Ia memberi contoh bagaimana beberapa kabupaten lain berhasil menciptakan ruang ekonomi dari program GSMS. Salah satu contohnya adalah pendirian sanggar seni yang dikelola oleh lulusan GSMS, yang kemudian bisa menjadi sumber pendapatan bagi para pelaku seni. Potensi ini, menurutnya, bisa dicapai di Aceh Singkil jika program ini dikelola dengan baik dan mendapatkan dukungan yang memadai dari pemerintah setempat.
Sementara Ahmadi Guniajati, Direktorat Pemanfaatan Kebudayaan Kemendikbud Riset yang juga hadir mendampingi Esi, juga menyampaikan harapannya agar panggung seni yang diciptakan melalui GSMS bisa dikelola secara lebih profesional di masa depan.
Menurutnya, bukan hanya anak-anak yang perlu ditampilkan, tetapi juga karya-karya seniman lokal yang berpotensi besar untuk dipasarkan ke khalayak yang lebih luas.
"Kalau panggung seni ini bisa dikelola dengan profesional, bukan tidak mungkin kita bisa bernilai jual dan menarik penonton dari berbagai kalangan. Ini akan menjadi salah satu cara untuk menggerakkan ekonomi budaya di tingkat lokal," tuturnya.
Seniman yang terlibat dalam GSMS, lanjutnya, juga diharapkan bisa lebih inovatif dalam menciptakan karya seni yang relevan dengan perkembangan zaman tanpa melupakan akar tradisi.
Ia menyebutkan bahwa sentuhan-sentuhan kreatif dari seniman muda sudah mulai terlihat, dan ini merupakan sinyal positif bagi masa depan kebudayaan di Aceh Singkil.
Meski GSMS menunjukkan hasil yang menjanjikan, Ahmad tidak memungkiri adanya tantangan besar dalam memastikan keberlanjutan program ini.

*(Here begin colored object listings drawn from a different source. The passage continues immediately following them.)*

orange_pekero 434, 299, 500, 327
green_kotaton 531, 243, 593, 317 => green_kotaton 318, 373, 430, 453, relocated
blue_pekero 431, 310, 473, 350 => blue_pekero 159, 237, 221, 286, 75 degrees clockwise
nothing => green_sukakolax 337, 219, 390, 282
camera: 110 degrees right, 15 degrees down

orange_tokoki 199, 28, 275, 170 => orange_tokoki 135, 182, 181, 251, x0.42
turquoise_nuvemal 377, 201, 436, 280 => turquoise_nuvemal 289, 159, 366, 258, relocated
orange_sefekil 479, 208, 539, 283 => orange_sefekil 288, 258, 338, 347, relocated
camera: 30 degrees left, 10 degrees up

Salah satu tantangan utamanya adalah keterbatasan anggaran dari pemerintah pusat, yang setiap tahun harus dibagi ke berbagai daerah di seluruh Indonesia.

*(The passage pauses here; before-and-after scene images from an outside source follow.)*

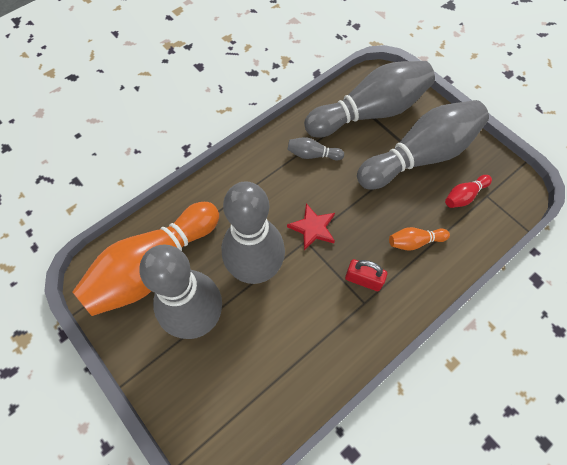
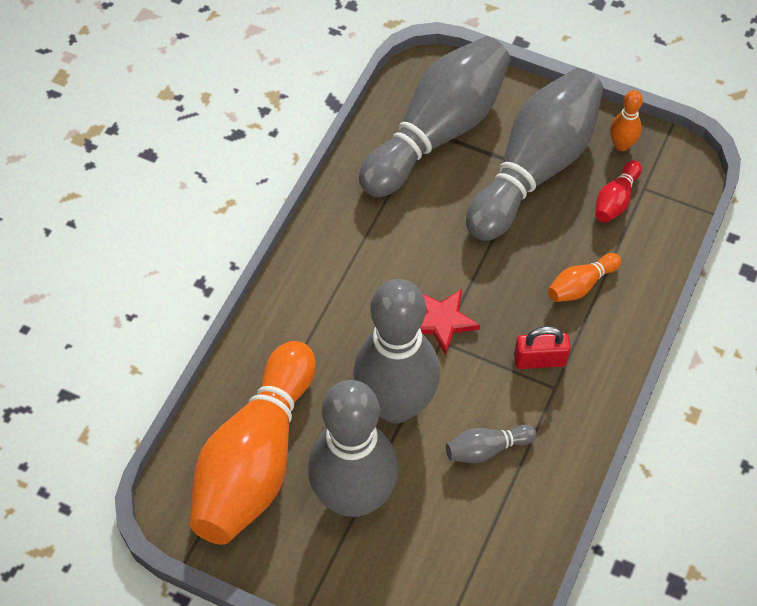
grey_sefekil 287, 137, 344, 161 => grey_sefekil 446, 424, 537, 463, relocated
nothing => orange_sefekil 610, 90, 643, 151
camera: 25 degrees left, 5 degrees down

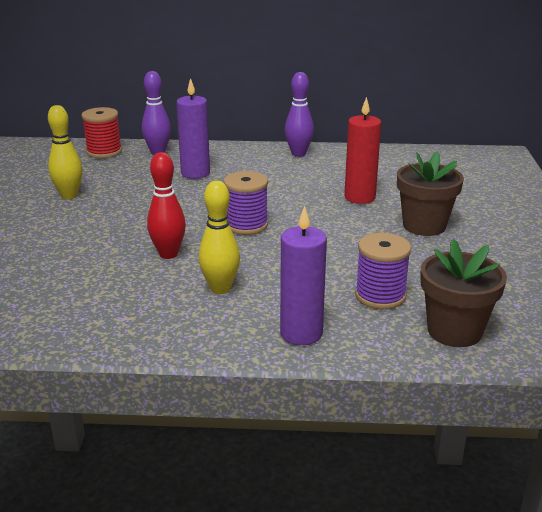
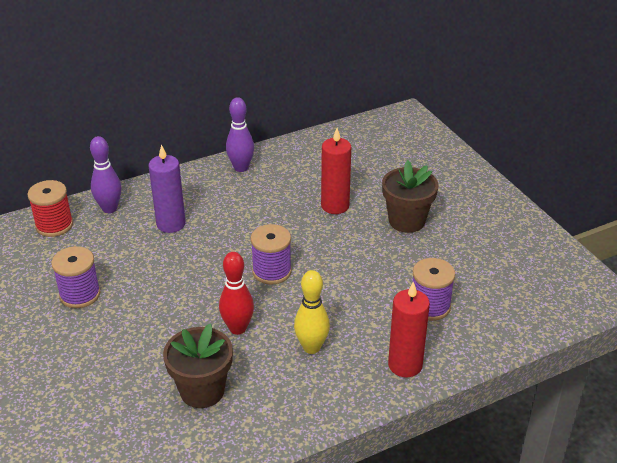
yellow_sefekil 48, 105, 82, 199 => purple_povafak 51, 246, 100, 308
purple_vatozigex 280, 206, 327, 345 => red_vatozigex 388, 281, 430, 377
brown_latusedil 420, 239, 507, 347 => brown_latusedil 163, 324, 233, 408, relocated
camera: 30 degrees left, 10 degrees up

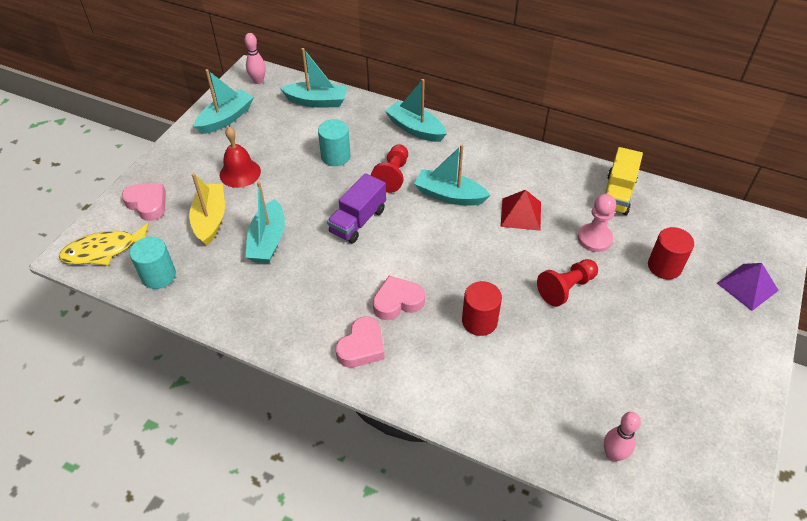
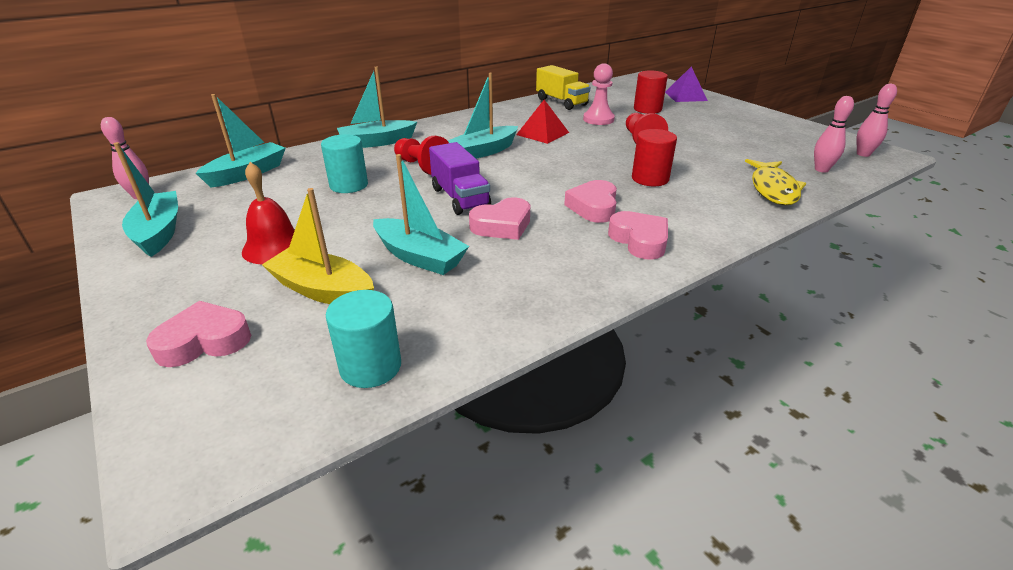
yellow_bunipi 59, 223, 149, 266 => yellow_bunipi 745, 159, 806, 205, relocated
nothing => pink_sefekil 856, 84, 897, 157
nothing => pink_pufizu 469, 197, 530, 240
camera: 60 degrees left, 15 degrees down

"Semakin tahun, semakin banyak daerah yang melamar untuk ikut serta dalam GSMS. Jadi kita harus siap berkompetisi untuk mendapatkan dukungan dari pusat. Di sisi lain, pemerintah daerah juga harus mulai berpikir bagaimana caranya mendanai program ini secara mandiri jika nantinya tidak ada lagi anggaran dari pusat," jelasnya.

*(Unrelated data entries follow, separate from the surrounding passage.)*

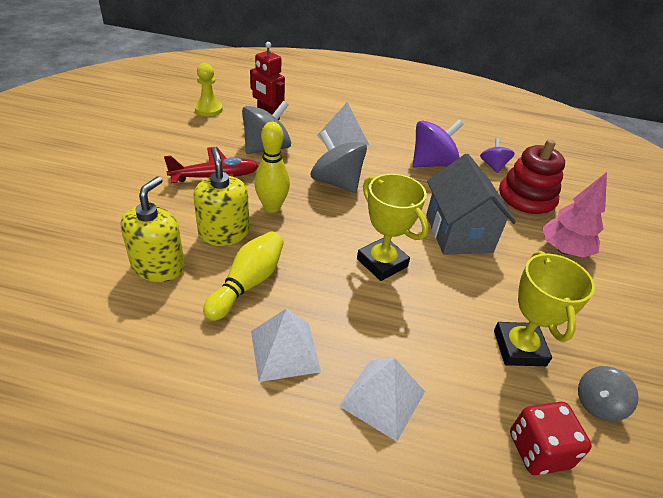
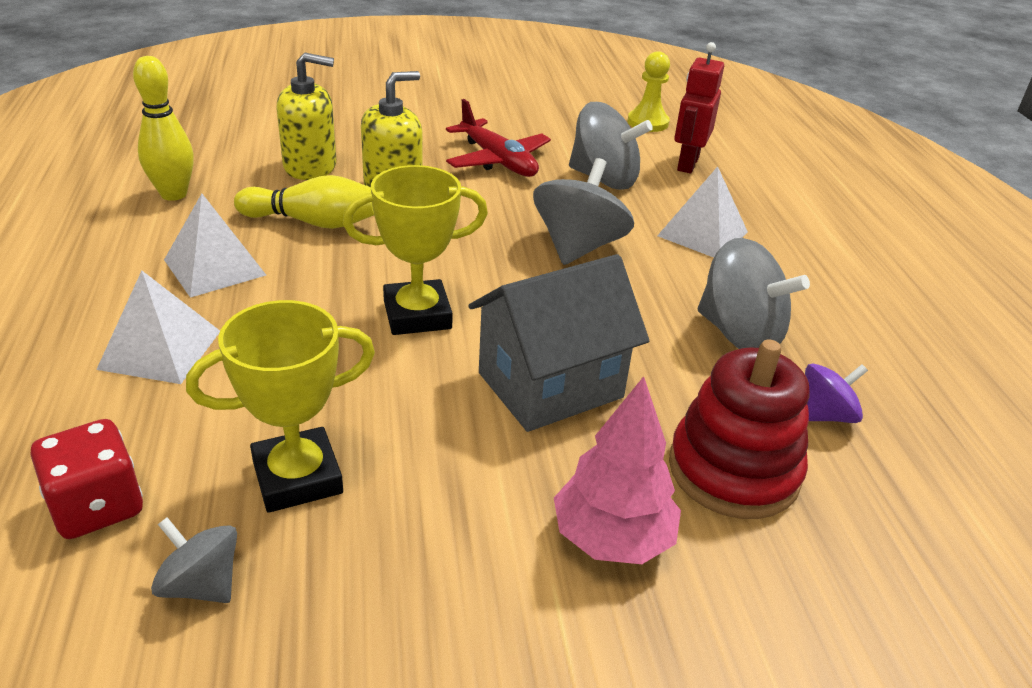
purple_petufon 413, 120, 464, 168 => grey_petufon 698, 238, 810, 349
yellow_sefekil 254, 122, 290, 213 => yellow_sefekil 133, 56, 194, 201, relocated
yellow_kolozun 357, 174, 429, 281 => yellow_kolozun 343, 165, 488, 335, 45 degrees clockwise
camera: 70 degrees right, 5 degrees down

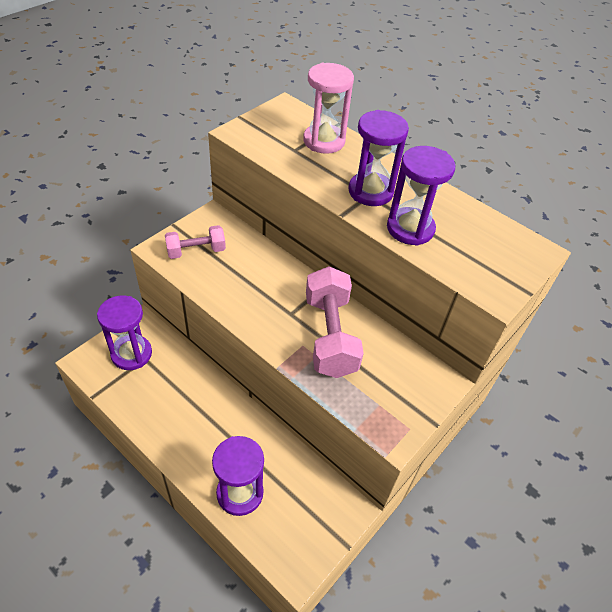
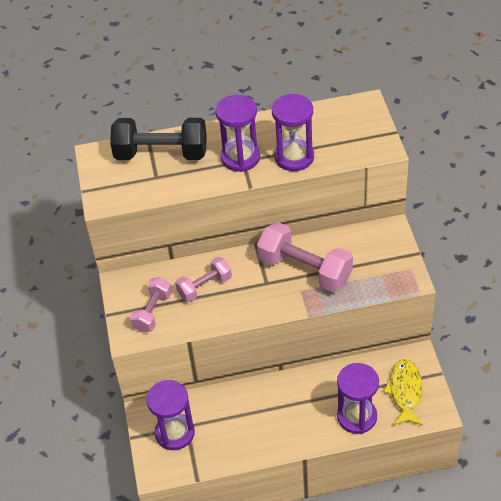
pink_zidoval 303, 63, 354, 154 => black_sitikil 110, 118, 207, 160
nothing => pink_sitikil 175, 257, 232, 302
nothing => yellow_bunipi 383, 359, 423, 425
camera: 45 degrees left, 0 degrees up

Kolaborasi dengan berbagai pihak, termasuk sektor swasta, juga bisa menjadi salah satu solusi untuk memastikan keberlanjutan GSMS. Esi menekankan pentingnya membangun kemitraan yang kuat antara pemerintah daerah, seniman, dan pihak lain yang berkepentingan untuk menjaga kebudayaan tetap hidup dan berkembang.
Dengan potensi yang ada, Ahmad berharap Aceh Singkil bisa menjadi contoh sukses pelaksanaan GSMS di Aceh dan di wilayah lainnya.
"Jika kita bisa mengelola potensi ini dengan baik, bukan hanya seni dan budaya yang berkembang, tetapi juga ekonomi masyarakat yang akan ikut terangkat," tutupnya optimis.(*)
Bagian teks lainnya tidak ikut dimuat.